Touch it and it feels like an armour - stiff and pretty pointy at the tips of the bracts. That accounts for its erect shape. Does it not look like an upside down pineapple? The glorious deep red tapeinochilus ananassae lasts for quite a while before fading into a light brownish stalk. Added interest in the plant are the leaves that spiral round the bamboo-like stem.
I love heliconias and grow a few varieties in my garden. After a little trial and error planting them in different parts of my garden, it was happy to bloom. Hooray! Now as I sit in my terrace area of the house with the greenery around to soothe my eyes, there's these lush upright heliconias kissing the sunlight!
I planted the bilebergia pyramidalis under one of my large pine trees a few years ago as a sort of cover plant. In the partial shade, I've since found a light dose of flowering fertiliser is sure to get the red blooms peeping through in a short time. I love to see them 'sprout'.
Would you say they remind you of the anemones with their tentacles waving except these are stiff ? The large vase has red flowers with yellow and purple highlights. Just a thought, I wonder if newly-weds would look on these stunning beauties as bridal bouquets? Something different from the white stephanotis which also looks beautiful. To the florists, this exotic plant from Brazil is a lovely one to brighten a floral arrangement.
To say I gave up our national flower for the ixora may sound like some kind of betrayal.
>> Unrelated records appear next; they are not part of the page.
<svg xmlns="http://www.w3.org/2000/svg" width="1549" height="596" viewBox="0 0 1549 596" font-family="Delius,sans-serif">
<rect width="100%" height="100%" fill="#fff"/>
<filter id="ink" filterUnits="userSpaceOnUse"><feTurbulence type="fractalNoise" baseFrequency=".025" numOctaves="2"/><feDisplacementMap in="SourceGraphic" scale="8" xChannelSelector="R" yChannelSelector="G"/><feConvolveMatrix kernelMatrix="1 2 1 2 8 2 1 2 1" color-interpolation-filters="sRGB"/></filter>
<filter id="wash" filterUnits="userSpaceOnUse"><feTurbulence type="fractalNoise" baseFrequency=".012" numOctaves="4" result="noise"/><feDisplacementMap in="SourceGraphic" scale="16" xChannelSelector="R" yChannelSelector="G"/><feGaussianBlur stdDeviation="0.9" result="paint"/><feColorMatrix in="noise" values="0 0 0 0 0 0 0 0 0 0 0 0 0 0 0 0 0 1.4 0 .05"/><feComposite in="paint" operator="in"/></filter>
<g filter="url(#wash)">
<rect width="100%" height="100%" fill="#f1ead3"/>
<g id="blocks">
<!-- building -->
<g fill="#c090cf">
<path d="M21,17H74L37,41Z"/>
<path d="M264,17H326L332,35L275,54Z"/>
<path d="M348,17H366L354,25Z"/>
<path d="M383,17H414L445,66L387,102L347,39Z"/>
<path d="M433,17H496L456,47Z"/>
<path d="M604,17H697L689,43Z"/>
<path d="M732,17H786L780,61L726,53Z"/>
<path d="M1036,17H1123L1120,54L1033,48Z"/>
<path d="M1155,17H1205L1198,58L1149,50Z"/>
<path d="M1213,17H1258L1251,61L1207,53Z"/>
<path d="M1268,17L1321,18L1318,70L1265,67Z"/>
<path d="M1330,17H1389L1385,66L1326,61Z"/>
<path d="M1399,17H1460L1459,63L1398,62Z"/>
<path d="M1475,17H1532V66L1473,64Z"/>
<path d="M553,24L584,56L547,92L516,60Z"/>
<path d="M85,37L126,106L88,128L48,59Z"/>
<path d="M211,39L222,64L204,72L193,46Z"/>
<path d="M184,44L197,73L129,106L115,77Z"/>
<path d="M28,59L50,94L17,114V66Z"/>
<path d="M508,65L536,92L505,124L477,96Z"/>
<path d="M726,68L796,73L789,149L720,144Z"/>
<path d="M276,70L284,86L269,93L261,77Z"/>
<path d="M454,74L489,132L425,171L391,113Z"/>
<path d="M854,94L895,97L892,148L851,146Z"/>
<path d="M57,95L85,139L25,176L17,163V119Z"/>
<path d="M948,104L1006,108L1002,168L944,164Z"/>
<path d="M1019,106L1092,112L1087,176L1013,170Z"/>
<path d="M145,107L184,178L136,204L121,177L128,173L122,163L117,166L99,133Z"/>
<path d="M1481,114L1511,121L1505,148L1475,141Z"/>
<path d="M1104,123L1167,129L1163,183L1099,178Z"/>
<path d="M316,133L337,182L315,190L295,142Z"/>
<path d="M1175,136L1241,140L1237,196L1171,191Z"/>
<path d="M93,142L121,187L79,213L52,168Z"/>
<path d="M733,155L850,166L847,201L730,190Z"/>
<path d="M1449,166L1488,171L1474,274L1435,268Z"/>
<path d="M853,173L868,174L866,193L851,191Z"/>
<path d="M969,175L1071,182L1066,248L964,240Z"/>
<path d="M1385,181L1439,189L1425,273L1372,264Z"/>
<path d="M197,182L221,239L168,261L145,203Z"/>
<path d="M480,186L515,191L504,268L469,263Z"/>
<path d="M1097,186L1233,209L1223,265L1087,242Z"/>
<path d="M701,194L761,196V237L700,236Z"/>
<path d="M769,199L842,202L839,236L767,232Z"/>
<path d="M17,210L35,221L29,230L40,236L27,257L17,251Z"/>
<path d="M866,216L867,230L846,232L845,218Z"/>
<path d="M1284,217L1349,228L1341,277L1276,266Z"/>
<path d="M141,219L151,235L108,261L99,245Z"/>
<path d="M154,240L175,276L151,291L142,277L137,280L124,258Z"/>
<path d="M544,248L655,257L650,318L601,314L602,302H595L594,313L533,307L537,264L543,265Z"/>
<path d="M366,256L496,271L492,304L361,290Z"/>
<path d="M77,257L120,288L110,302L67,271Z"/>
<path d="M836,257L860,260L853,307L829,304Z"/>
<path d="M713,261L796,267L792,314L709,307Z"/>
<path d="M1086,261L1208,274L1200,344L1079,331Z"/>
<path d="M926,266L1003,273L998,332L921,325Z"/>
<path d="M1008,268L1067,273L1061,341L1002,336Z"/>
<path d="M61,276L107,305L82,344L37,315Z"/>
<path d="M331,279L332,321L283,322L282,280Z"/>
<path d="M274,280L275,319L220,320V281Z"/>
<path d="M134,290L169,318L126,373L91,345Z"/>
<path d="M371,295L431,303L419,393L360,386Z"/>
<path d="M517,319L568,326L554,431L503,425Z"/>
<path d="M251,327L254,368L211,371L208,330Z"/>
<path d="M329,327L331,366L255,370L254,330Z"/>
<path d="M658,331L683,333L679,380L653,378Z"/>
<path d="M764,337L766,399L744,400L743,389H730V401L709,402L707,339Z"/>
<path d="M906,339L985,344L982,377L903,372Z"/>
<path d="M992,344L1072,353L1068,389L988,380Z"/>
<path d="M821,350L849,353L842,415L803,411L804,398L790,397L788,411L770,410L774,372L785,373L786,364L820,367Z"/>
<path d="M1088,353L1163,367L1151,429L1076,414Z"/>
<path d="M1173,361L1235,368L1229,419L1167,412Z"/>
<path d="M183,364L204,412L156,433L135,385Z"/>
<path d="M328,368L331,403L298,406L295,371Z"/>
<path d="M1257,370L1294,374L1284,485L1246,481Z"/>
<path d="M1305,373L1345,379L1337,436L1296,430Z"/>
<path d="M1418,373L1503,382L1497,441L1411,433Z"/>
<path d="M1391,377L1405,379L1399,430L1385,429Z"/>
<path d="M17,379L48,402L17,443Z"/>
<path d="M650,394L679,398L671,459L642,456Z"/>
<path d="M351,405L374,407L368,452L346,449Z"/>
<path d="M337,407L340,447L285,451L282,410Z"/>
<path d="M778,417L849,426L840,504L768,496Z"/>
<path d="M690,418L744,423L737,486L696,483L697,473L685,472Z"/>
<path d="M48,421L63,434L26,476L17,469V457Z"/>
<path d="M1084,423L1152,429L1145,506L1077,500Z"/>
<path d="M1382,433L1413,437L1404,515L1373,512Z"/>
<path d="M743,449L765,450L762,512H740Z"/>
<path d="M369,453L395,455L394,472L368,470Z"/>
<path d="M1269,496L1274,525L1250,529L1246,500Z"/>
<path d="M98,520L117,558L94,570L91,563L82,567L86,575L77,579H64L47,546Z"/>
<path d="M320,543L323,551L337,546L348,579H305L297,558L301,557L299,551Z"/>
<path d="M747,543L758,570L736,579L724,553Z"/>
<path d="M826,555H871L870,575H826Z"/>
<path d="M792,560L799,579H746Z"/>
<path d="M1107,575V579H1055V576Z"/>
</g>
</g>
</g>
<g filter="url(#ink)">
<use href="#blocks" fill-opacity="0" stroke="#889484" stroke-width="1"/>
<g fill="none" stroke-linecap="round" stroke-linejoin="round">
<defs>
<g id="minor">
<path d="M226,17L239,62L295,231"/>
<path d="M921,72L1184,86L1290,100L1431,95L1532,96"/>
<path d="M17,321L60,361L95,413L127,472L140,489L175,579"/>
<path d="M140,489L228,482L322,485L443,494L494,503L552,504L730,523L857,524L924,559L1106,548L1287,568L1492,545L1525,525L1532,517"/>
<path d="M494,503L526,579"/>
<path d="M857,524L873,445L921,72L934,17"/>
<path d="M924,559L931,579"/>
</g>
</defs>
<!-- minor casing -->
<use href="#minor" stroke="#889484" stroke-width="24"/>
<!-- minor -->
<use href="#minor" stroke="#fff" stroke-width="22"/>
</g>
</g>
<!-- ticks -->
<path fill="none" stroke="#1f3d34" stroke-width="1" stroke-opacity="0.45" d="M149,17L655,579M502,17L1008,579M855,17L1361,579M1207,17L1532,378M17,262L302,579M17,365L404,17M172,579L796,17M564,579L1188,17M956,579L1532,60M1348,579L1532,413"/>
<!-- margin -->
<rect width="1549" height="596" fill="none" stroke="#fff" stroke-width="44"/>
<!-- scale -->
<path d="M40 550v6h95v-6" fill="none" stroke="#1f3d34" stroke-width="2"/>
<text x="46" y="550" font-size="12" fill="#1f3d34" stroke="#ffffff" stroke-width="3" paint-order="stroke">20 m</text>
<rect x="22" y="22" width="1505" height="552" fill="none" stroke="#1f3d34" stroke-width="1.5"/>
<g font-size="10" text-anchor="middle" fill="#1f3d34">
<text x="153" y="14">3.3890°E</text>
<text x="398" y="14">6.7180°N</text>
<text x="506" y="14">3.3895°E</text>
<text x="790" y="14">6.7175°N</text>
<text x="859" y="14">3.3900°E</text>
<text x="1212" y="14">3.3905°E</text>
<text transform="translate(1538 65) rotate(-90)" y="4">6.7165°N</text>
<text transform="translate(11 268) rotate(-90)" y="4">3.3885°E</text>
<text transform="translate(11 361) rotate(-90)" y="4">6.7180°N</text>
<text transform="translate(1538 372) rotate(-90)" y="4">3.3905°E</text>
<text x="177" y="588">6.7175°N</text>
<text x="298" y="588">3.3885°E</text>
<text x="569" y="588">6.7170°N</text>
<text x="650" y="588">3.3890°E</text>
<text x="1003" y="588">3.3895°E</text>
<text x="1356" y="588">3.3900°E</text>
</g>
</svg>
But for the life of me, the hibiscus plants hardly ever flowered !! I had envisioned a whole row of red hibiscuses in my back garden as I looked out from my kitchen windows but it was not to be.
So, I dug them out. Then one morning, I trudged to the nurseries in Sungai Buloh to look for the tropical , free flowering ixoras. To add more colour to my back garden, I alternated yellow with the red ixoras. Guess, what I'm seeing ? - splashes of reds and yellows.
The erythrina glauca has grown much since it was planted as a stump 15 years ago during my son's 8th birthday party. We had such a wonderful time at the 'Back to Nature ' party for 30 kids. I can still remember the planting and watering ceremony with fathers, mothers and kids round the tree. Uncle Foo suggested this tree as I wanted one that the sunbirds would visit and something bright and red. So, here it stands now shading the hydrangeas underneath it. It is home to the bird's nest ferns and the platycerium superbum ( staghorn fern) too.
Outside my garden, by the roadside, there are many plants growing. The garden space has all been utilised. A visitor remarked it looked like a jungle!! But of late, I've been pruning ( the gardener, not me!) and it looks more tamed!
I grew the Turk's Cap, ( malvaviscus arboreus) one of the hibiscus species because I like the small red fez-like flowers. It is another one of my 'not-to fuss about ' plants. Definitely a durable plant, this small beauty needs little care. So that suits me!